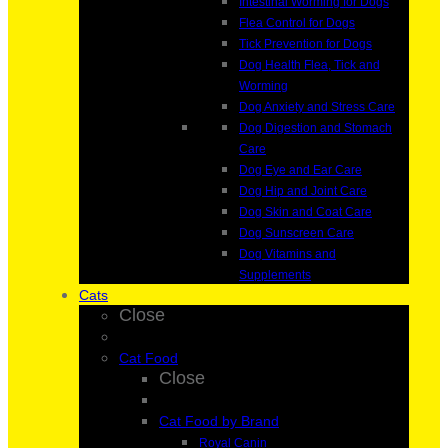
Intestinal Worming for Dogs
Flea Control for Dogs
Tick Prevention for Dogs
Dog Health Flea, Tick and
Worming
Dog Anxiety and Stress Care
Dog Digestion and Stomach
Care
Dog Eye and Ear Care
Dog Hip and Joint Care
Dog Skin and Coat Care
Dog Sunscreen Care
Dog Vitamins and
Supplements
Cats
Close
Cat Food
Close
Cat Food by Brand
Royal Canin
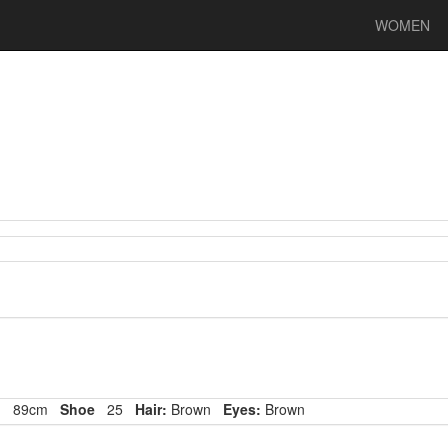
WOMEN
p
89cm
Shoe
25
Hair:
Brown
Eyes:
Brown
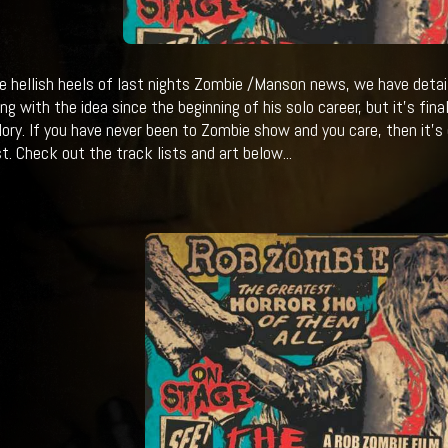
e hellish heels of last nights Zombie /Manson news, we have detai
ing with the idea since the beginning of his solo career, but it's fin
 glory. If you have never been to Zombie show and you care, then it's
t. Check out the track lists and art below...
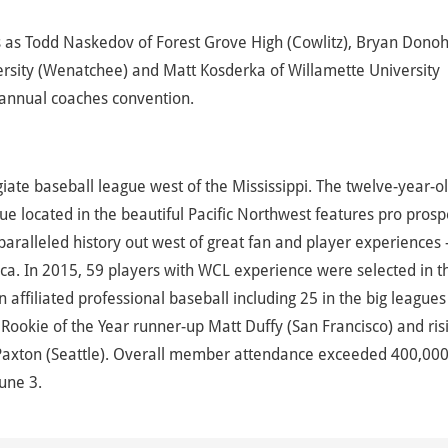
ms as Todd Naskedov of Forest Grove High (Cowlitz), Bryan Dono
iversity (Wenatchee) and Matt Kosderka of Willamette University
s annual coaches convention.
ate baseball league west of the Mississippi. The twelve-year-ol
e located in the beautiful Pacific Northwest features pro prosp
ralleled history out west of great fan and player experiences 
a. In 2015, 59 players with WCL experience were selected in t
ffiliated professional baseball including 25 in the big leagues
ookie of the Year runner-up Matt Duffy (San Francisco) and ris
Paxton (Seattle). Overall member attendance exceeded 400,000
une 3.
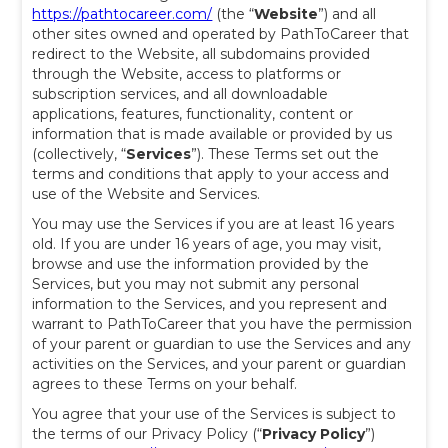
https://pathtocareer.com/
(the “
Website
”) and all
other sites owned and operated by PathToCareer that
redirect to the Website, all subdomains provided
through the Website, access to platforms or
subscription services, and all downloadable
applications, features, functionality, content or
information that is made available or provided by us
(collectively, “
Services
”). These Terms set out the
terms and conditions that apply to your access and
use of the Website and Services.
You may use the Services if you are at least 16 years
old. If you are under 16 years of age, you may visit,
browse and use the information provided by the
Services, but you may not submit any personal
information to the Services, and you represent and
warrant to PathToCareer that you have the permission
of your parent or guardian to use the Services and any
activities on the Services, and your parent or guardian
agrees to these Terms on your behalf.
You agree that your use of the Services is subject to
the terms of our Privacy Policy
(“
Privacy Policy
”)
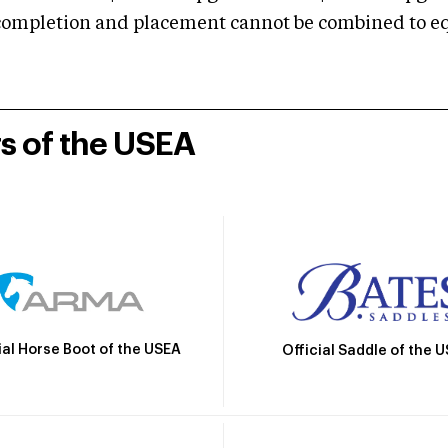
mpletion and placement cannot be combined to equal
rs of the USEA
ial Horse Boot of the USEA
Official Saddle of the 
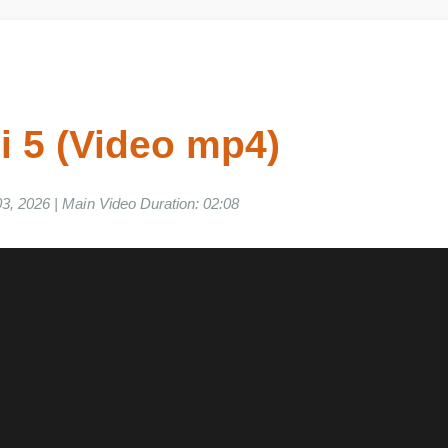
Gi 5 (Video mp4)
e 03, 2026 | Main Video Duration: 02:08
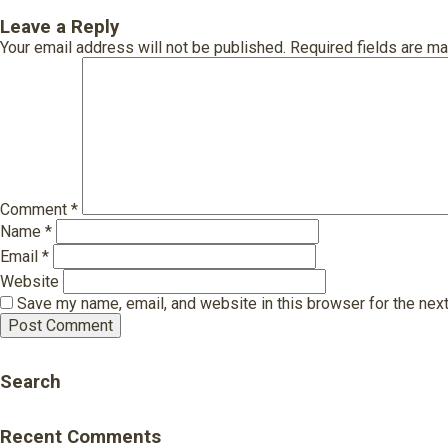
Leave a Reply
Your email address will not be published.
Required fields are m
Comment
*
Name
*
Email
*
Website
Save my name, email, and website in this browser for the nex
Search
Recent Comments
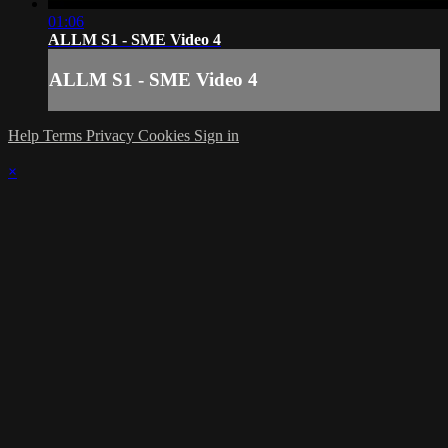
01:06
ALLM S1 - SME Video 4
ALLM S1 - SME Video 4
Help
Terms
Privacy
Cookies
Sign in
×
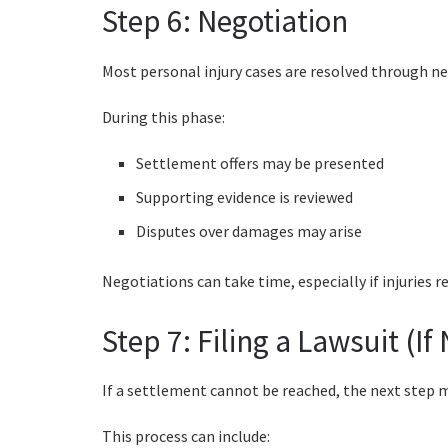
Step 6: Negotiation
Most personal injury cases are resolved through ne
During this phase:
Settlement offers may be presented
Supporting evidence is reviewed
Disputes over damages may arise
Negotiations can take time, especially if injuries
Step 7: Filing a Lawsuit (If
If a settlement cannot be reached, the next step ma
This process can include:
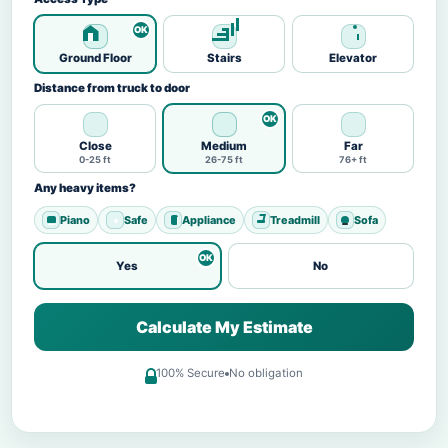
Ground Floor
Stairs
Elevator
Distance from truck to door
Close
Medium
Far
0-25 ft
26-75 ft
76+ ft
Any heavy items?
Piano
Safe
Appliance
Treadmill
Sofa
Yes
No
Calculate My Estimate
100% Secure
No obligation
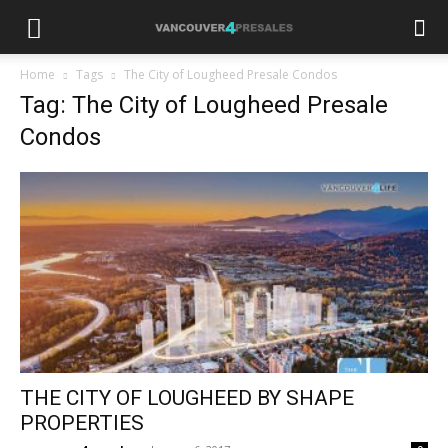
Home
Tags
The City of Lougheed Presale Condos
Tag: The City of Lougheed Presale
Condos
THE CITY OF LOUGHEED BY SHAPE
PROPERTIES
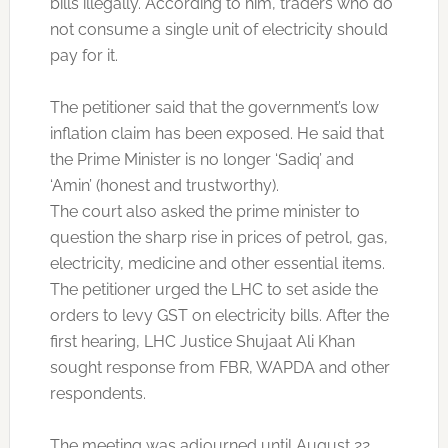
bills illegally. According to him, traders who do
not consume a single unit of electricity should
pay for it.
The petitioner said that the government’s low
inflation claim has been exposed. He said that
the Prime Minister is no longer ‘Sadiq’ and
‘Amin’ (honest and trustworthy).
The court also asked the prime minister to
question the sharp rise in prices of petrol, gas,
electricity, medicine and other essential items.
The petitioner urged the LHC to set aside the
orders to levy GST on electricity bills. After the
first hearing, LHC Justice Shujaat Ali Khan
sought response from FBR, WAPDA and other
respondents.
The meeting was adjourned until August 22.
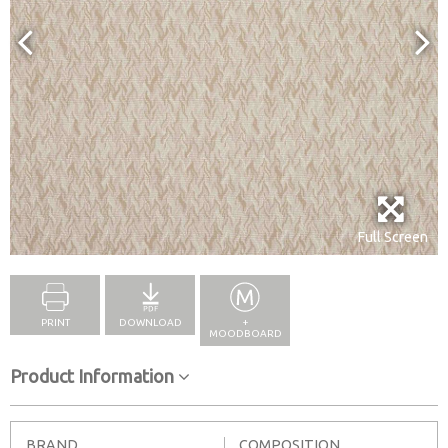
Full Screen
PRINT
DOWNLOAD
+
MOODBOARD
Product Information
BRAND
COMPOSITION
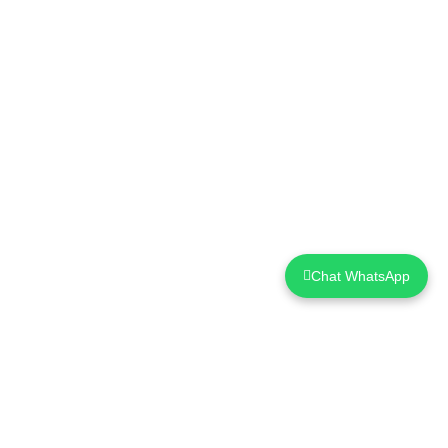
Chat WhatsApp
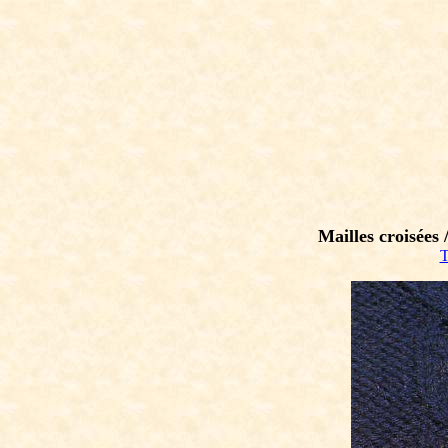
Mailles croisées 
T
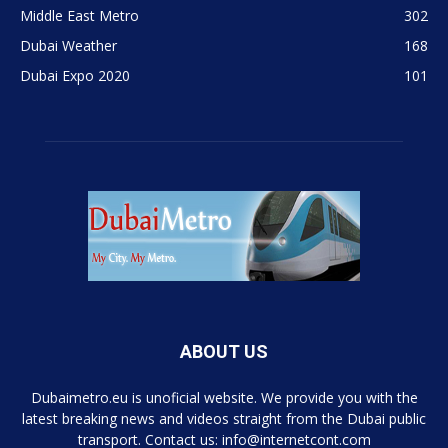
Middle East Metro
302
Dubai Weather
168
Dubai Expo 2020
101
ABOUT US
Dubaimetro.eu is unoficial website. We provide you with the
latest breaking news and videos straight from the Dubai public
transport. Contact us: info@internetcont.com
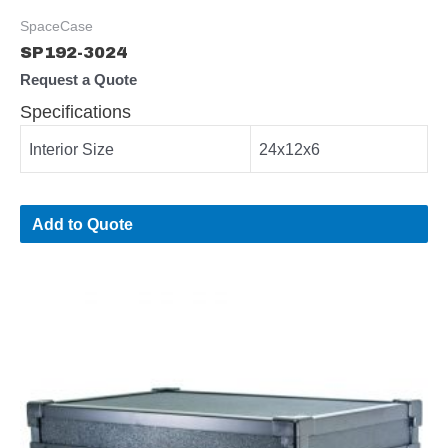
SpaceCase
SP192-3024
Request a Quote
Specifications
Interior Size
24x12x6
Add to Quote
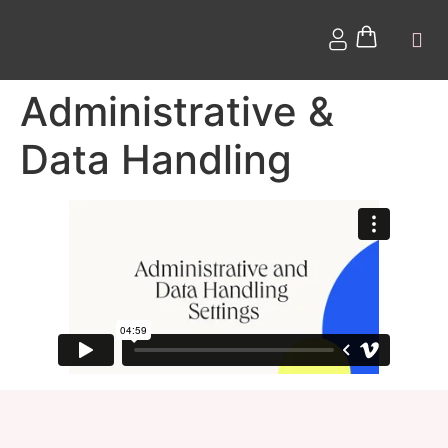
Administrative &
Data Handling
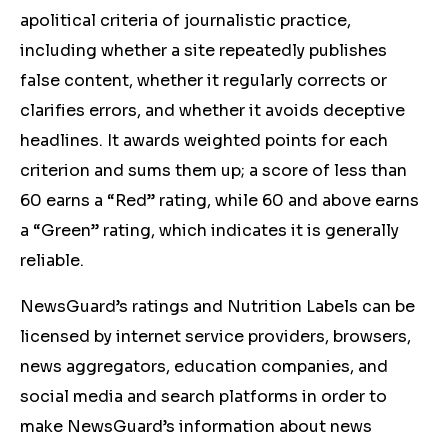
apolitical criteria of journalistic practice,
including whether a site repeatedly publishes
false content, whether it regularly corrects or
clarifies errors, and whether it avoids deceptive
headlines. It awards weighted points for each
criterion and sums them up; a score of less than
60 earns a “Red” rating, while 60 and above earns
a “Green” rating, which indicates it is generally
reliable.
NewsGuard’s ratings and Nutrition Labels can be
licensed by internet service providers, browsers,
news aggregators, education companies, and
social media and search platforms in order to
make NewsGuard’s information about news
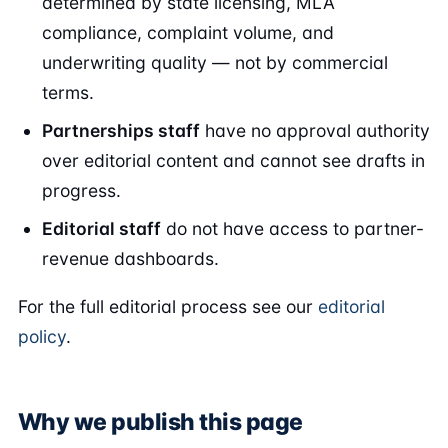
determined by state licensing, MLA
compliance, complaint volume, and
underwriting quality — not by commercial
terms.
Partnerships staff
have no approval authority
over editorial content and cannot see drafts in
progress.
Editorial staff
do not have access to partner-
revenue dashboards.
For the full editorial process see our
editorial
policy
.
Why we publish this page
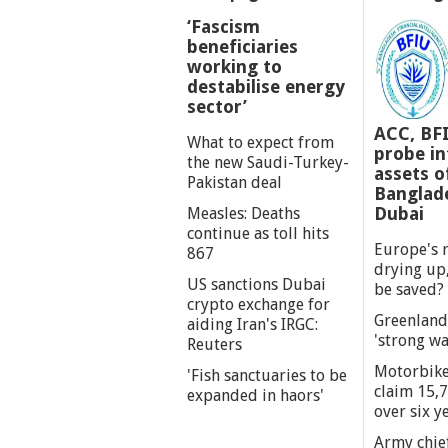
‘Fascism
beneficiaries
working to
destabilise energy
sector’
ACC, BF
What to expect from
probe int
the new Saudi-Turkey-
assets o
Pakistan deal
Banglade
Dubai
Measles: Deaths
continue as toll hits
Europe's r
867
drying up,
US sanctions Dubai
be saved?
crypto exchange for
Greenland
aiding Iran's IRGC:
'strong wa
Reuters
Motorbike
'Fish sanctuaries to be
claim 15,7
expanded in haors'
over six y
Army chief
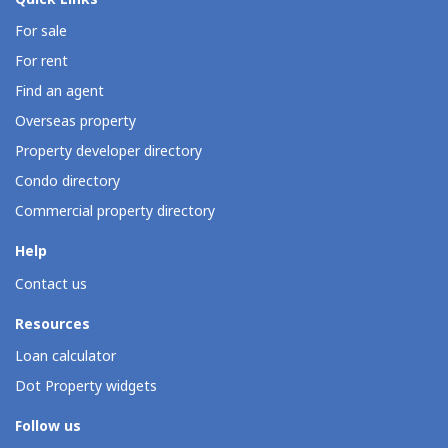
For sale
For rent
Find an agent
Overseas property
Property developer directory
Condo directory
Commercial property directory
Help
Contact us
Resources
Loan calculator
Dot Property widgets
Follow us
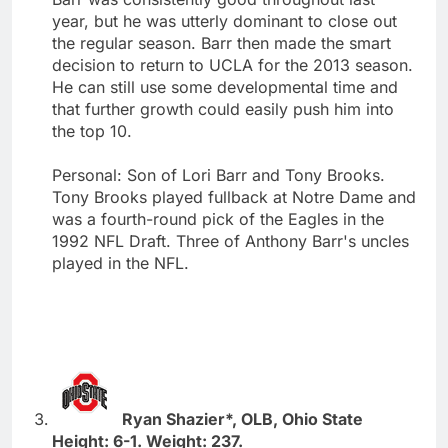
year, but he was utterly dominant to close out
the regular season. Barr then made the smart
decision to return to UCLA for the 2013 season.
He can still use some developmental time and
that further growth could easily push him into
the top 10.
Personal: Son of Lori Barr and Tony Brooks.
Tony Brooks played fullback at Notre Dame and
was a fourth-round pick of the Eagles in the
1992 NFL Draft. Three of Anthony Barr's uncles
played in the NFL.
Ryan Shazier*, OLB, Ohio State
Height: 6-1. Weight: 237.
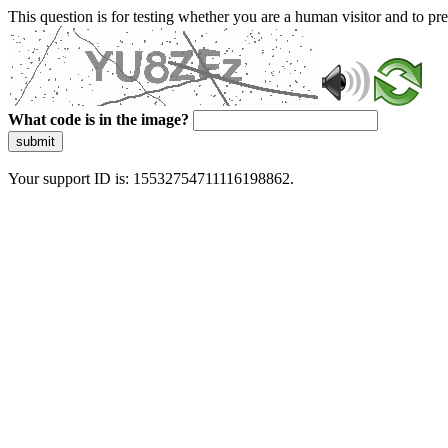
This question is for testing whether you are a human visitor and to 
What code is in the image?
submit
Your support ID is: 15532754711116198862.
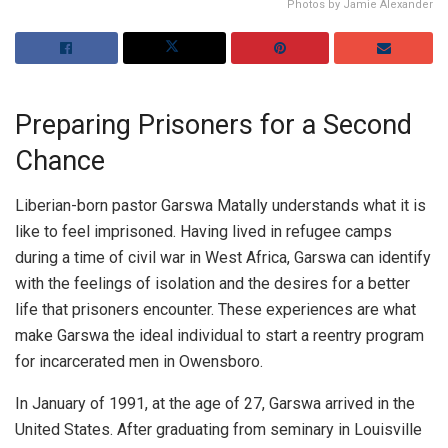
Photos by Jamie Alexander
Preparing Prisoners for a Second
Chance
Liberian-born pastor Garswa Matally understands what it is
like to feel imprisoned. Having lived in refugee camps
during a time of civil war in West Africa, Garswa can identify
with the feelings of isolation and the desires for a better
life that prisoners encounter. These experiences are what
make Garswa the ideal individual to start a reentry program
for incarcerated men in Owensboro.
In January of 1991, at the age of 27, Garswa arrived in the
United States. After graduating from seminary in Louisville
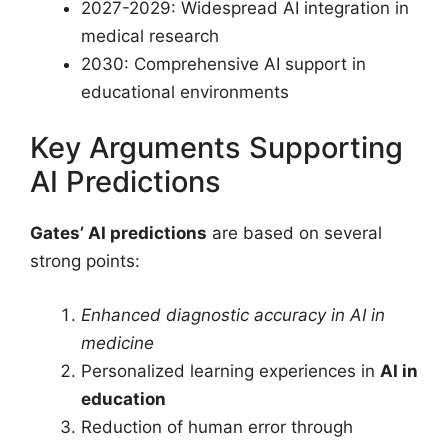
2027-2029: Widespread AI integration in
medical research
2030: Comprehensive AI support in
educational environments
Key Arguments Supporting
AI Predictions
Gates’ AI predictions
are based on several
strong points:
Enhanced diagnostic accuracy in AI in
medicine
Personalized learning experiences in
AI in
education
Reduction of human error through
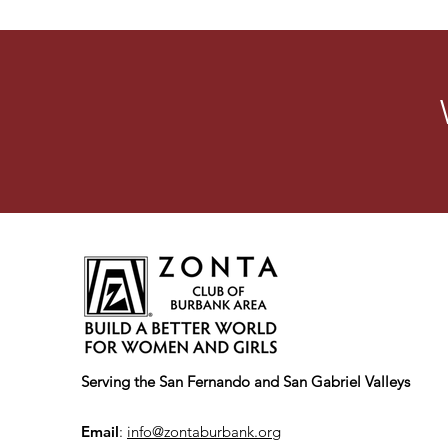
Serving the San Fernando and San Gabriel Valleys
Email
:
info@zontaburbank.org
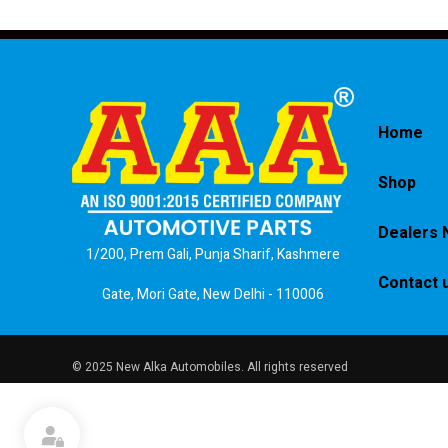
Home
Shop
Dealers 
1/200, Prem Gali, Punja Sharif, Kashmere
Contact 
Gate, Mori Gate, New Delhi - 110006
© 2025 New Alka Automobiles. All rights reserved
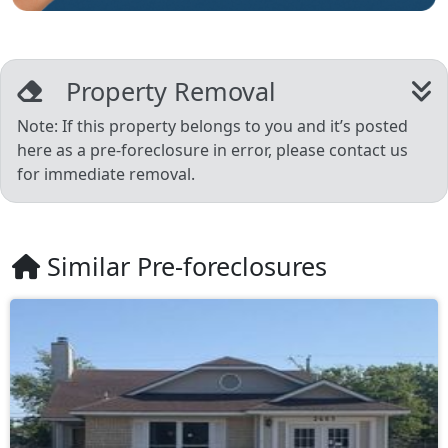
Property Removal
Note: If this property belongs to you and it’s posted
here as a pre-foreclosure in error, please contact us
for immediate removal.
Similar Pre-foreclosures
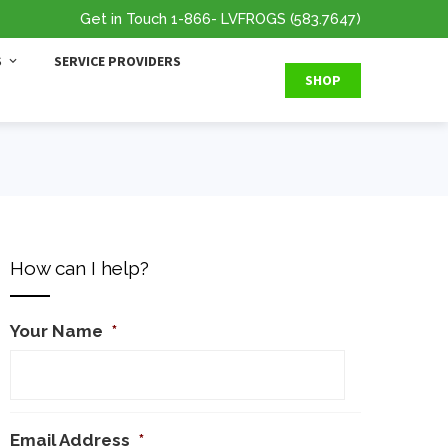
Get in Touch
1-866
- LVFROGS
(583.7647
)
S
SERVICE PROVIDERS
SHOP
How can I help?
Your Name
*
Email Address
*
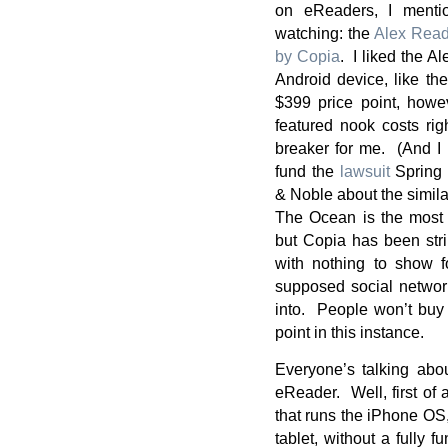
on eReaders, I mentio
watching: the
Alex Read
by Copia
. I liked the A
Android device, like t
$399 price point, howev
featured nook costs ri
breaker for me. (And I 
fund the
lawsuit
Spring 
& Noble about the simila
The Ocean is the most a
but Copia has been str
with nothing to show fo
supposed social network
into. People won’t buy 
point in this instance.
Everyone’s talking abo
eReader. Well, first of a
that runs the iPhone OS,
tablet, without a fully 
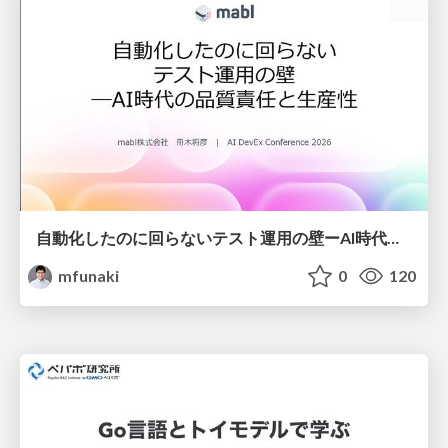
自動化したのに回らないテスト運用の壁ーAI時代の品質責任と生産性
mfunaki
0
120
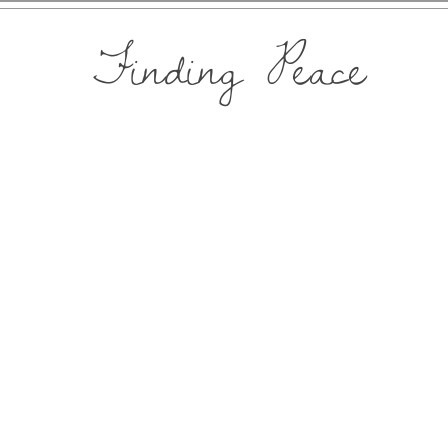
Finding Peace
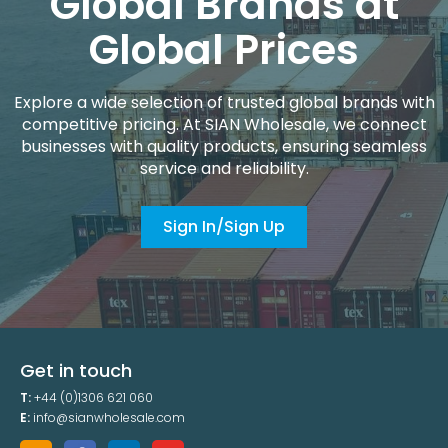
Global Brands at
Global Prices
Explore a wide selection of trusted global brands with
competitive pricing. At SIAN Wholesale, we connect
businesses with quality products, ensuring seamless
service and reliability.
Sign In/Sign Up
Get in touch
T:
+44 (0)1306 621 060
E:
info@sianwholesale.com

####

#### Task statement:
Pull out every line in the rows above that contains the word "played", copying each line in full. Case must match.

#### Problem solution:
Tony Brooks played fullback at Notre Dame and
played in the NFL.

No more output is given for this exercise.